Document excerpt -
========

When wrong is the best way to right.
In the name of hyper-innovation, growth, and ROI/C metrics the enterprise has a never-ending demand for competence from its manager and employee cultures. Could anything be missing in the constant push for topnotch expertise in execution, strategic prowess, product breakthroughs, marketing creativity and other dance moves that allow a company to keep nimbly ahead of its competition and satisfy the many judges of its performance?
Yes, it could. And because irony never sleeps, the path to competence lies in part in embracing incompetence.
I’m not talking about incompetence as an acceptable substitute for competence, or as a relaxation of standards, or as advocating carelessness in managing the business. I’m talking about supporting temporary incompetence in the effort to create something new or master it at a new level. About admiring the elegance of fumbling toward achievement as much as the achievement itself.

========

Record extracts -
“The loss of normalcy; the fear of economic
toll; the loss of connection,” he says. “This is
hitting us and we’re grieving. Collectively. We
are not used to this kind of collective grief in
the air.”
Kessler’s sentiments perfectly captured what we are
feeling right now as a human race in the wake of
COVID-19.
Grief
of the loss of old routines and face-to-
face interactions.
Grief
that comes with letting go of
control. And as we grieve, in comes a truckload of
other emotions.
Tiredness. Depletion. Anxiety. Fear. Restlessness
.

========

Written task -
From the essay on embracing incompetence, reproduce word for word the passage that begins with the words containing "When wrong is" and ends with "of its performance?".

Exercise result -
When wrong is the best way to right.
In the name of hyper-innovation, growth, and ROI/C metrics the enterprise has a never-ending demand for competence from its manager and employee cultures. Could anything be missing in the constant push for topnotch expertise in execution, strategic prowess, product breakthroughs, marketing creativity and other dance moves that allow a company to keep nimbly ahead of its competition and satisfy the many judges of its performance?